Text provided>
** Begin **
I am building a fairly large scenario which will involve almost all aspects of CMO warfare, ship/sub/air/land. The theatre is approx 1500nm across and it involves many-day naval travel, the player will be assaulting a country with a very strong carrier group.

What I would like to ask about is the degree of complexity to give to the programmed enemy.

Building a large scenario is not an easy task, I've done a few and echo BeirutDude's advice - start small. Break it up into phases, adjust the player's forces to match potential attrition.
Do you "over equip" the enemy? (for example, with few enemy submarines, its quite possible in a large scenarios to not encounter them at all. if you add more enemy subs, you increase the chance of an encounter. Or, adding large numbers of aircraft to support the missions needed for an engaging scenario - or a realistic number of aircraft with LUA scripting to swap them between missions?)

You can, but it is probably better to switch them from mission to mission with lua and use lua to add replacements and reinforcements etc
Generally speaking, how many missions are required to simulate a decently aggressive enemy, ballpark?
How much to rely on unit AI and how much to "micromanage" mission planning? (eg: many strike missions with independent characteristics, or fewer missions with large numbers of assets assigned.

This is a hard question to answer as to how much but plan your missions closely, the AI will do an OK job if you just lump a bunch of assets into single mission but you will often be disappointed. A strike on a player base for instance, should be planned in detail.

Many strike missions naturally require a/the target to be located/spotted first - how much effort to put into enemy recon? (otherwise many missions could go untriggered making a pretty boring scenario.)

This is the single hardest thing to do - any decent player will poke out the AIs eyes as soon as he can so you need to be very aggressive with reconnaissance. In one scenario where I have an AI strike on a player CVBG there are over 100 recon assets to support an 80 bomber strike. Some are very old and serve as not much more than kamikazes but it helps.
At the moment I am planning quite extensive recon, involving airborne maritime patrols, many drones and a handful of smaller naval groups on patrol. May potentially add in civilian cooperation with the enemy so that they can spot for them. Given the pretty long-range nature of the players CAP capabilities and the generally quite shortish-range of available surface-search radars(max 225nm), it may become quite difficult for the AI to get a bead on the player group. Or at least to maintain one - it appears long-range strike really need eyes on the target at all times, at least until missile launch. Non-Pinpointed targets (area contacts) make poor targets for AI strike missions, making ELINT and sonar less useful in this role.

Use every trick in the book; snoopers on another side, invisible SOF on any land features, satellites, fishing fleets, Cessna's with radar, rowboats with NVGs - I've used them all.
** End **
Aim 1> According to the scenario-building discussion, how many recon assets support the 80-bomber AI strike on a player CVBG?
Aim 2> In the scenario-building discussion, why might it become quite difficult for the AI to get a bead on the player group?
Aim 3> Condense the paragraph of the scenario-building discussion that begins "At the moment I am planning quite extensive recon" into a short bulleted list that keeps its main facts.

Dataset items:
** Begin **
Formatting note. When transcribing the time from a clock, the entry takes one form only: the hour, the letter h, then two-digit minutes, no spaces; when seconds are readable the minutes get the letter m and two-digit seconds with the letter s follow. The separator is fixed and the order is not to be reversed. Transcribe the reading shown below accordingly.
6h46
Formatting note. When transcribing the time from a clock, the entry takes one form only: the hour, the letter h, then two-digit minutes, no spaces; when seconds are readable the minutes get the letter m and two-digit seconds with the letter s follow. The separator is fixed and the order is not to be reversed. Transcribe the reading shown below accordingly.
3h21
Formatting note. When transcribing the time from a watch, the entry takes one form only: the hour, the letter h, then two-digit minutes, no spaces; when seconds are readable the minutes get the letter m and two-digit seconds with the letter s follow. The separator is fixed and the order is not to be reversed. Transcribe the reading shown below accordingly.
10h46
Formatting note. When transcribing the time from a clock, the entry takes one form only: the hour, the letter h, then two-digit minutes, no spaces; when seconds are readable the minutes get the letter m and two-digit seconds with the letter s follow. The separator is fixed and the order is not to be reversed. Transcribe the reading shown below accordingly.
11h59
** End **
** Begin **
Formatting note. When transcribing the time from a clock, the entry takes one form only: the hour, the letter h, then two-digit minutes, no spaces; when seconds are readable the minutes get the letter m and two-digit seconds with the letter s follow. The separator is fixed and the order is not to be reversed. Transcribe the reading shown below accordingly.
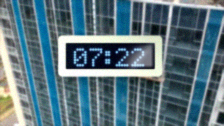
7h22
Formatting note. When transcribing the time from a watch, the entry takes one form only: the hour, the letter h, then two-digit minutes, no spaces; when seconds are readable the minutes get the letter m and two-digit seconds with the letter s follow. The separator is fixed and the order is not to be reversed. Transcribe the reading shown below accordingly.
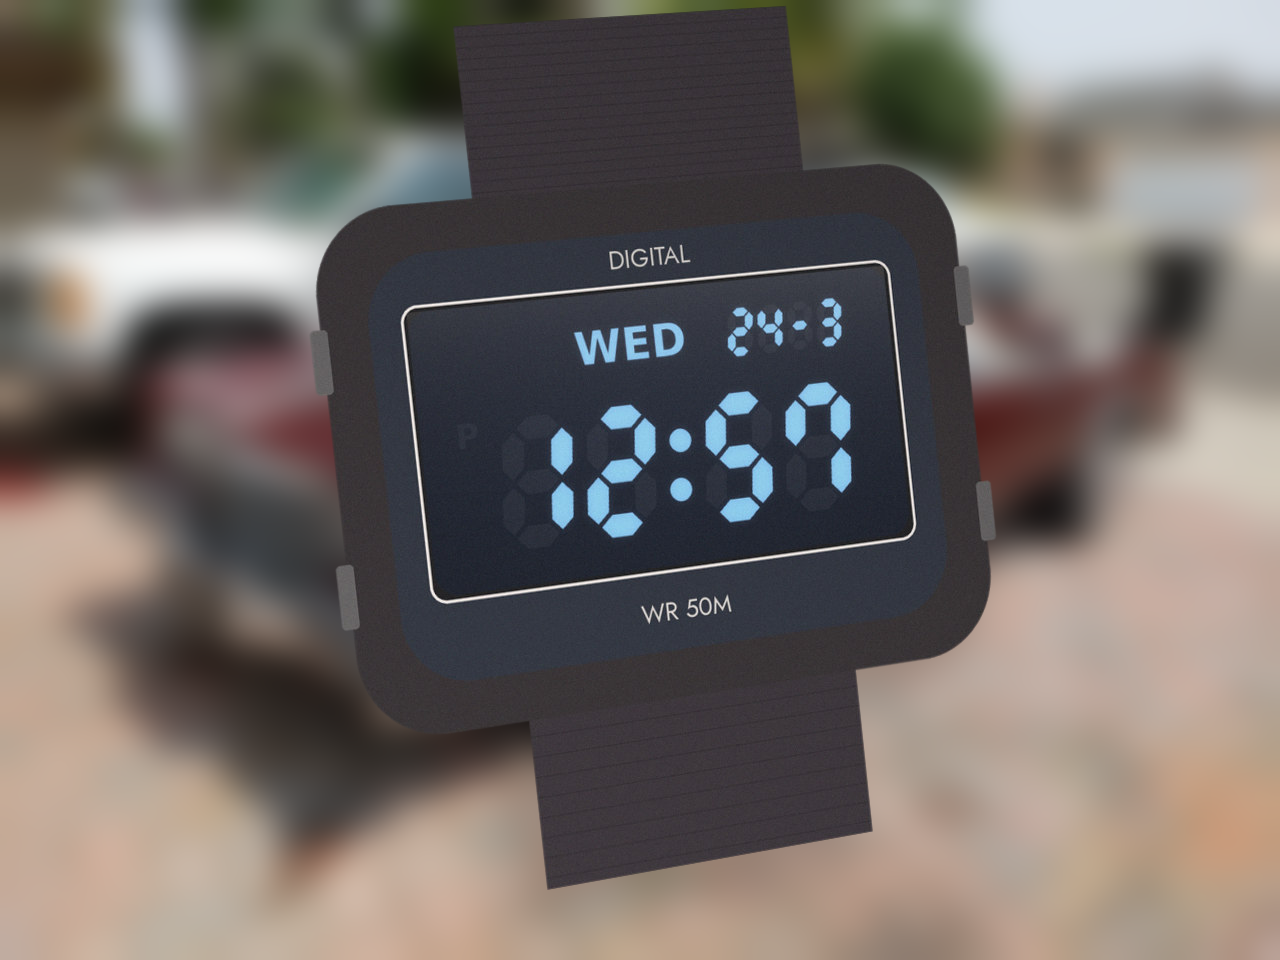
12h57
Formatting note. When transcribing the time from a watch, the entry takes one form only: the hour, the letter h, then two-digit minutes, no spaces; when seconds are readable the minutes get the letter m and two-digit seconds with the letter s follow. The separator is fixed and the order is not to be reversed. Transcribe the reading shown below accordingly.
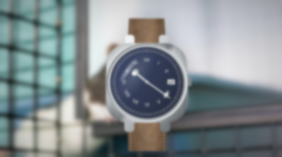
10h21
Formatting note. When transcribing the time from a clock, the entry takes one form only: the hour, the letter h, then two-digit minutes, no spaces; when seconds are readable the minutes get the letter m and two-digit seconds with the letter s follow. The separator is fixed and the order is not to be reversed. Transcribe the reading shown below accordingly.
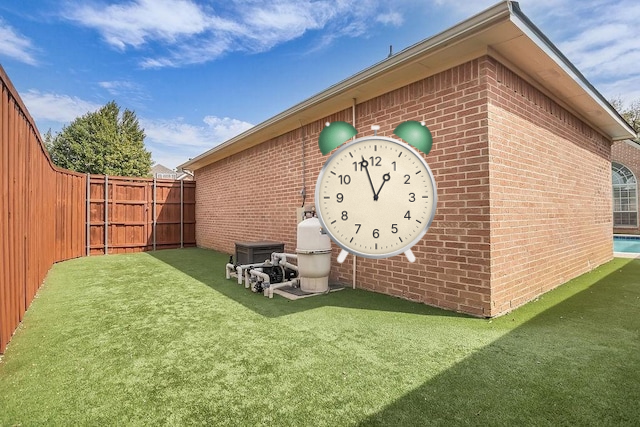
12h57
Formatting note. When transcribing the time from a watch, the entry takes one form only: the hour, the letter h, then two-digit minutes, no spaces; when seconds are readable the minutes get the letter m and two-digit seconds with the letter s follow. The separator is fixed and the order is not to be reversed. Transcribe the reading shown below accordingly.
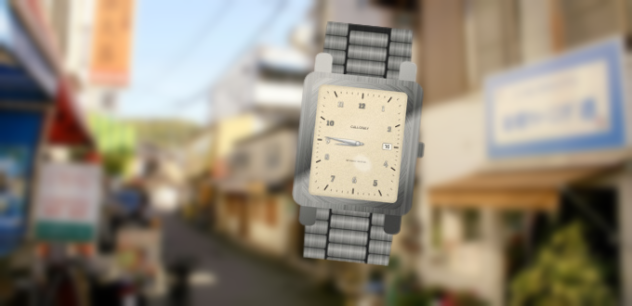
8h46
** End **
Written response 1> Over 100 recon assets support the 80-bomber strike.

Written response 2> The player's CAP can reach quite far, while the available surface-search radars have fairly short range, with a maximum of 225nm.

Written response 3>
- Planned recon: airborne maritime patrols, many drones, and a handful of smaller naval groups on patrol.
- Civilian cooperation with the enemy may be added so that civilians can spot for them.
- The player's long-range CAP and the short range of surface-search radars (max 225nm) may make it hard for the AI to find the player group or keep track of it.
- Long-range strikes appear to need eyes on the target at all times, at least until missile launch.
- Non-pinpointed area contacts make poor targets for AI strike missions, so ELINT and sonar are less useful in this role.